──────── DATA TO PROCESS
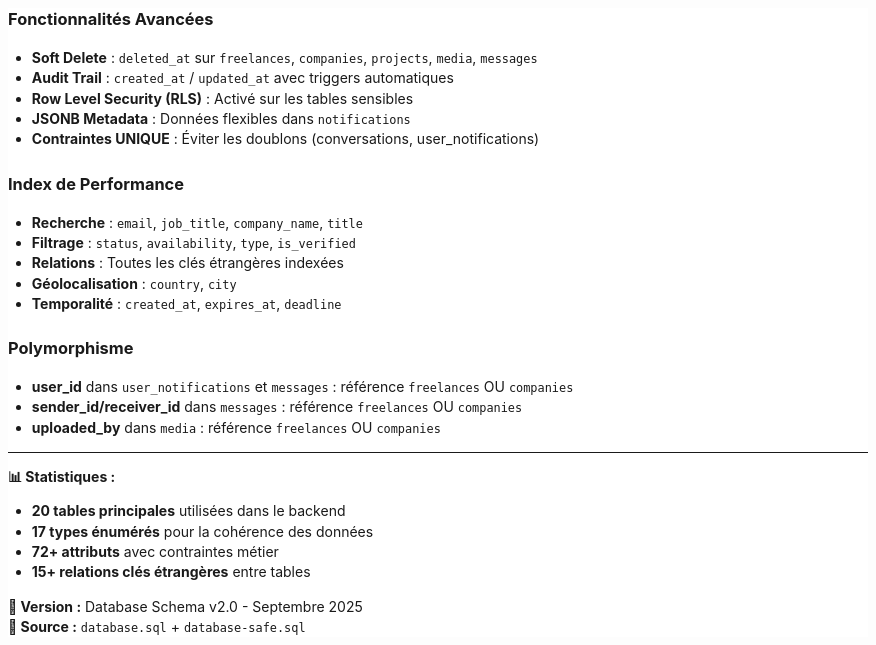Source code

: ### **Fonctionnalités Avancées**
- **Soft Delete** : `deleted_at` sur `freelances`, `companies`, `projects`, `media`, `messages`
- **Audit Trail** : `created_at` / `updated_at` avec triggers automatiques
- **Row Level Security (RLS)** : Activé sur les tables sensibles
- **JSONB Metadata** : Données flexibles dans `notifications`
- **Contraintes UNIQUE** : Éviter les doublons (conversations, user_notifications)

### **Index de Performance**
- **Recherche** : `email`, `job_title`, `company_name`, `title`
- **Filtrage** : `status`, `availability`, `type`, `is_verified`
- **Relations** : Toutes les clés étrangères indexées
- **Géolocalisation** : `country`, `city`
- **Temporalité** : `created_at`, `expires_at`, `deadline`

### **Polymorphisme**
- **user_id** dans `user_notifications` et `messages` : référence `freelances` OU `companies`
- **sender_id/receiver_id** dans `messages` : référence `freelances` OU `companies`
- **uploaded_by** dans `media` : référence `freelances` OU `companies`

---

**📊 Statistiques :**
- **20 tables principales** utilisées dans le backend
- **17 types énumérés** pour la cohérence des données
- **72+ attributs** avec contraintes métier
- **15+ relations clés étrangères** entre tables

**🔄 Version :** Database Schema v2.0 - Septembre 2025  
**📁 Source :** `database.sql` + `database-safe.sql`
────────────────
──────── DATA TO PROCESS
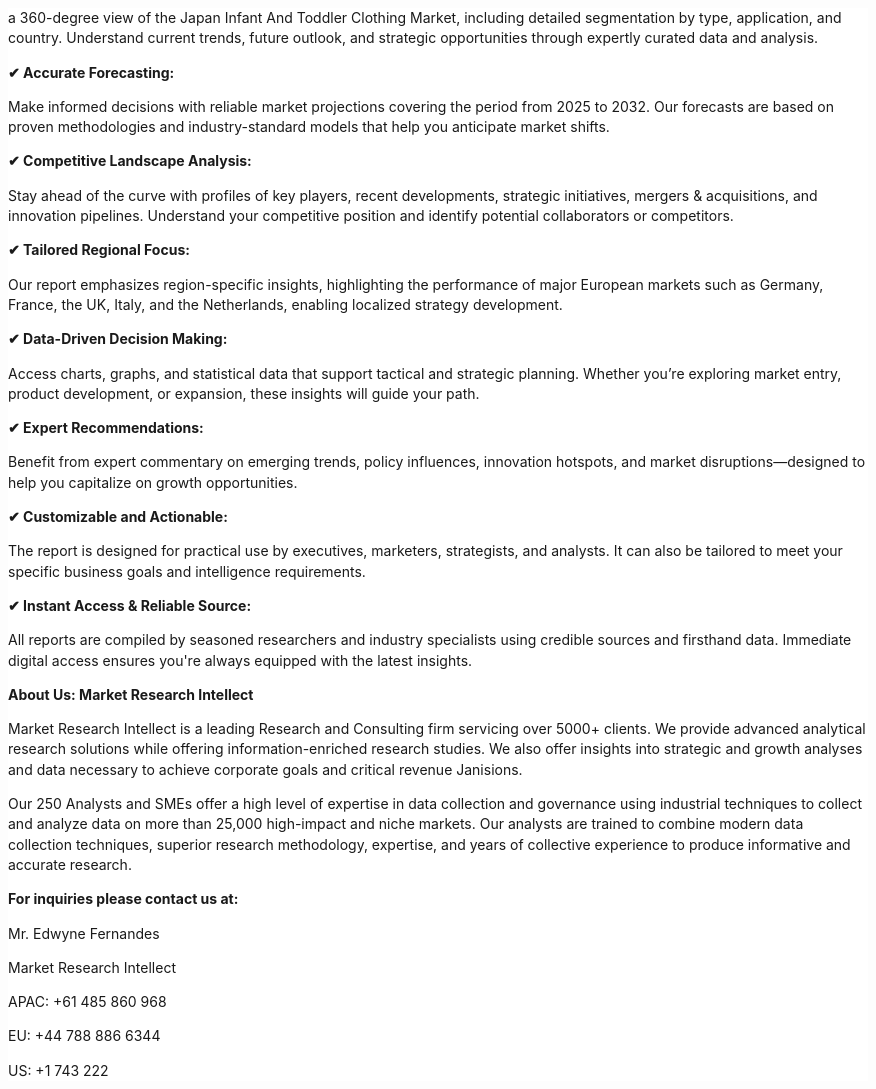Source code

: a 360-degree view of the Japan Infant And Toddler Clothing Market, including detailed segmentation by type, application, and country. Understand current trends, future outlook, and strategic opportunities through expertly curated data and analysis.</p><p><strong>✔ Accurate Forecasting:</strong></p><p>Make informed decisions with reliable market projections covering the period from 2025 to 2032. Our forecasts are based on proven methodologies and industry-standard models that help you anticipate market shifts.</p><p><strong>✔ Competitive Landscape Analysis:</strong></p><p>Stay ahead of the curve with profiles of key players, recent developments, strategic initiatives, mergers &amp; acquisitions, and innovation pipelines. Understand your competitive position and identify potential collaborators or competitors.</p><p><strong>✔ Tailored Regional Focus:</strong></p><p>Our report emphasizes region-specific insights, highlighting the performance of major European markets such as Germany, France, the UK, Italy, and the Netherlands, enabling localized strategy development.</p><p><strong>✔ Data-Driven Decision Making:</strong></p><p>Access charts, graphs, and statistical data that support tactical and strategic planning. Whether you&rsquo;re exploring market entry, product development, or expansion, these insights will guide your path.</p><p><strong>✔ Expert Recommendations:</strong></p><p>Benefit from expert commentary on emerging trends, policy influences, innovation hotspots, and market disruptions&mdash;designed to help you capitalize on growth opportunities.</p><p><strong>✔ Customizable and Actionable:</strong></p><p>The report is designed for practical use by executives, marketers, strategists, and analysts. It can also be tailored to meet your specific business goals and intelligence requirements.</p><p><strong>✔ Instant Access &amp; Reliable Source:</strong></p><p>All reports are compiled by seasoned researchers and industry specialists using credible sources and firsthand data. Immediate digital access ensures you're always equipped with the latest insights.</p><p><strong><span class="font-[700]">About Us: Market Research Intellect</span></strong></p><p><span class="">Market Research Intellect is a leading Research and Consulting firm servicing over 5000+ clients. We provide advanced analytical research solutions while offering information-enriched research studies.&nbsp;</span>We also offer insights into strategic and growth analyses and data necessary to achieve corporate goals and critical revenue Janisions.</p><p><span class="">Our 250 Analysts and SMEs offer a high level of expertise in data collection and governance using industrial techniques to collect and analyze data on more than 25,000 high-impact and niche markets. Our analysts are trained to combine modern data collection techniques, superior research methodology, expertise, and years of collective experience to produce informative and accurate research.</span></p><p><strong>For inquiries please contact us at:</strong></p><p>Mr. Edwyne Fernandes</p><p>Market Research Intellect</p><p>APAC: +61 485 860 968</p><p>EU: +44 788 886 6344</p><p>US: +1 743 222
────────────────
# INSTRUCTIONS FOR THE TASK
If a line in the records contains "clés", report it.

# TASK ANSWER
- **Relations** : Toutes les clés étrangères indexées
- **15+ relations clés étrangères** entre tables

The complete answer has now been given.